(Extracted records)
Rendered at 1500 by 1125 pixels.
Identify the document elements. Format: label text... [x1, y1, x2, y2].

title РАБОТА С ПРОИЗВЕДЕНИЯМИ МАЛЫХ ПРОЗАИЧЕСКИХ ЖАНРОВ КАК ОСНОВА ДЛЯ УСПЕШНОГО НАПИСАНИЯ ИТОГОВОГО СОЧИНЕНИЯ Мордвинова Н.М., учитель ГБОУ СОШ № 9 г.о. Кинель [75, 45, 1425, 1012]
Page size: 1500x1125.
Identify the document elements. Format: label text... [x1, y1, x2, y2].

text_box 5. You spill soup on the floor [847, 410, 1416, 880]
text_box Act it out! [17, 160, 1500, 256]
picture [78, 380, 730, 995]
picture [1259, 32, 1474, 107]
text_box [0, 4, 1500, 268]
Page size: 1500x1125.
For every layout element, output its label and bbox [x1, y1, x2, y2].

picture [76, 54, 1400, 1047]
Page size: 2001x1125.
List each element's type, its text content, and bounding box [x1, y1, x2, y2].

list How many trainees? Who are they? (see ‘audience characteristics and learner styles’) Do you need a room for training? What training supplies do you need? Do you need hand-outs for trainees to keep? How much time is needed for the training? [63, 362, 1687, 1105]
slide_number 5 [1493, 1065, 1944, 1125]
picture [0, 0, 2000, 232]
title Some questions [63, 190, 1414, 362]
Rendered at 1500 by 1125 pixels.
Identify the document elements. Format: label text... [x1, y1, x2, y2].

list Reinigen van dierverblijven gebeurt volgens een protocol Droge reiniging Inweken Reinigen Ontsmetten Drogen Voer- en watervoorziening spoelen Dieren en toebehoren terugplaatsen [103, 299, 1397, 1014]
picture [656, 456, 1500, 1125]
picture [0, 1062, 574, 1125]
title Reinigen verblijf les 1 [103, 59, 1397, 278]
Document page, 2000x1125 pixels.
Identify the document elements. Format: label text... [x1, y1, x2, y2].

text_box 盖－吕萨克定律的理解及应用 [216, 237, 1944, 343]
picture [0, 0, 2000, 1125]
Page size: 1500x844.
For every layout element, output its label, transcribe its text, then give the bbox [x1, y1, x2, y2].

● **The problem**
Going line by line, copy the data above exactly.

● **Written response**
Rendered at 1500 by 1125 pixels.
Identify the document elements. Format: label text... [x1, y1, x2, y2].

title РАБОТА С ПРОИЗВЕДЕНИЯМИ МАЛЫХ ПРОЗАИЧЕСКИХ ЖАНРОВ КАК ОСНОВА ДЛЯ УСПЕШНОГО НАПИСАНИЯ ИТОГОВОГО СОЧИНЕНИЯ Мордвинова Н.М., учитель ГБОУ СОШ № 9 г.о. Кинель [75, 45, 1425, 1012]
Page size: 1500x1125.
Identify the document elements. Format: label text... [x1, y1, x2, y2].

text_box 5. You spill soup on the floor [847, 410, 1416, 880]
text_box Act it out! [17, 160, 1500, 256]
picture [78, 380, 730, 995]
picture [1259, 32, 1474, 107]
text_box [0, 4, 1500, 268]
Page size: 1500x1125.
For every layout element, output its label and bbox [x1, y1, x2, y2].

picture [76, 54, 1400, 1047]
Page size: 2001x1125.
List each element's type, its text content, and bounding box [x1, y1, x2, y2].

list How many trainees? Who are they? (see ‘audience characteristics and learner styles’) Do you need a room for training? What training supplies do you need? Do you need hand-outs for trainees to keep? How much time is needed for the training? [63, 362, 1687, 1105]
slide_number 5 [1493, 1065, 1944, 1125]
picture [0, 0, 2000, 232]
title Some questions [63, 190, 1414, 362]
Rendered at 1500 by 1125 pixels.
Identify the document elements. Format: label text... [x1, y1, x2, y2].

list Reinigen van dierverblijven gebeurt volgens een protocol Droge reiniging Inweken Reinigen Ontsmetten Drogen Voer- en watervoorziening spoelen Dieren en toebehoren terugplaatsen [103, 299, 1397, 1014]
picture [656, 456, 1500, 1125]
picture [0, 1062, 574, 1125]
title Reinigen verblijf les 1 [103, 59, 1397, 278]
Document page, 2000x1125 pixels.
Identify the document elements. Format: label text... [x1, y1, x2, y2].

text_box 盖－吕萨克定律的理解及应用 [216, 237, 1944, 343]
picture [0, 0, 2000, 1125]
Page size: 1500x844.
For every layout element, output its label, transcribe its text, then give the bbox [x1, y1, x2, y2].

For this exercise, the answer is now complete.